Textor zitierte dann ein paar Meinungsbildner in speziellen Interviews sowie generelle Entwicklungen in der Weltbevölkerung zum Zigarettenrauchen. Daraus formulierte er folgende Positionierung:
„Das Zigarettenrauchen sollte entgegen dem negativen Trend künftig als unverzichtbarer Bestandteil des weltweiten Genusskonsums gesehen werden. Jeder Mensch kann schließlich selbst entscheiden, was ihm Spaß macht, was er braucht.“ Kann er das? Textor traute seinen eigenen Worten nicht, aber es kam keine Widerrede.
„Die Politik zeigt uns als Krankmacher und Todbringer. Aber gilt das nicht auch für Alkohol und Zucker?! Unsere Aufgabenstellung ist es deshalb einzig und allein, ein neues Image, ein neues Erscheinungsbild für das Zigarettenrauchen zu kreieren.“
Eine entsprechende Folie untermauerte diesen Anspruch. Dann kam Textor zur neuen Strategie, die von allen mit Spannung erwartet wurde.
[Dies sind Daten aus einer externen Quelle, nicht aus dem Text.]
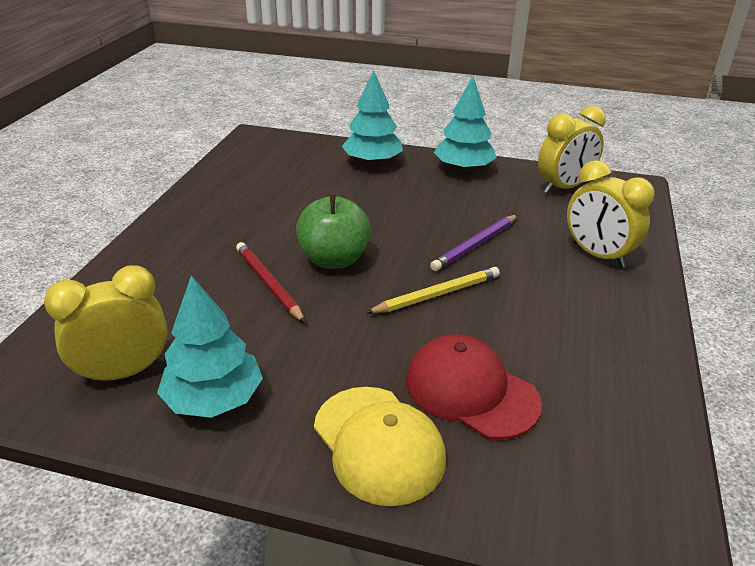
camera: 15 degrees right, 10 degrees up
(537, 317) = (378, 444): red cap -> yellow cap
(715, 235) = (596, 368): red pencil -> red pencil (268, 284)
„Aus der Positionierung, also wie wir im Markt gesehen werden möchten, und aus der Aufgabenstellung, die ein neues Image verlangt, ergibt sich folgerichtig die Strategie, dass wir weg von dem alten Image müssen, weg von Freiheit und Abenteuer.“
Textor machte eine Kunstpause, um seiner neuen Strategie, die ebenso eingängig und einzigartig wie die alte sein musste, die notwendige Gewichtung zu verleihen. Außerdem nahm er an, dass seine Rede simultan übersetzt wurde und wollte dem Dolmetscher etwas Zeit geben.
„Als neue Strategie empfehle ich, das Image des Zigarettenrauchens in Richtung Sportlichkeit im Sinn einer fairen Auseinandersetzung darzustellen, die sich letztendlich nicht nur mit sportlichem Flair umgibt, sondern sogar zu einer Sportart entwickelt werden kann, ja sollte.“
Textor hielt inne. Dieser bedeutungsschwere Satz musste verdaut werden.
„Deshalb schlage ich vor, das Zigarettenrauchen als Wettkampf zu etablieren, wie zum Beispiel das Ringen oder Boxen, wenn möglich sogar wie Handball oder Fußball, von der untersten Kreisklasse bis zur höchsten Liga. Und da braucht mir kein Journalist mit dem Ruf zu kommen: Gesundheitsgefährdung! Ich möchte nicht wissen, wie viele Box- und Hand- und Fußball-Invaliden es weltweit gibt.“
Textor fühlte sich jetzt Spitze und kostete das sichtlich aus. Man muss nicht nur dem Dolmetscher, sondern auch den Managern Zeit zum Kapieren geben. Das kannte er aus vielen Präsentationen. Deshalb malte er Kringel um die jeweiligen Stichpunkte auf der Folie und fuhr er erst nach einer halben Minute fort.
„Ich gehe sogar soweit, vorherzusagen, dass wir je nach Werbeeinsatz und Öffentlichkeitsarbeit schon bald nationale und auch internationale Meisterschaften der Zigarettenraucher haben werden.“
Eine neue Folie verstärkte das Gesagte.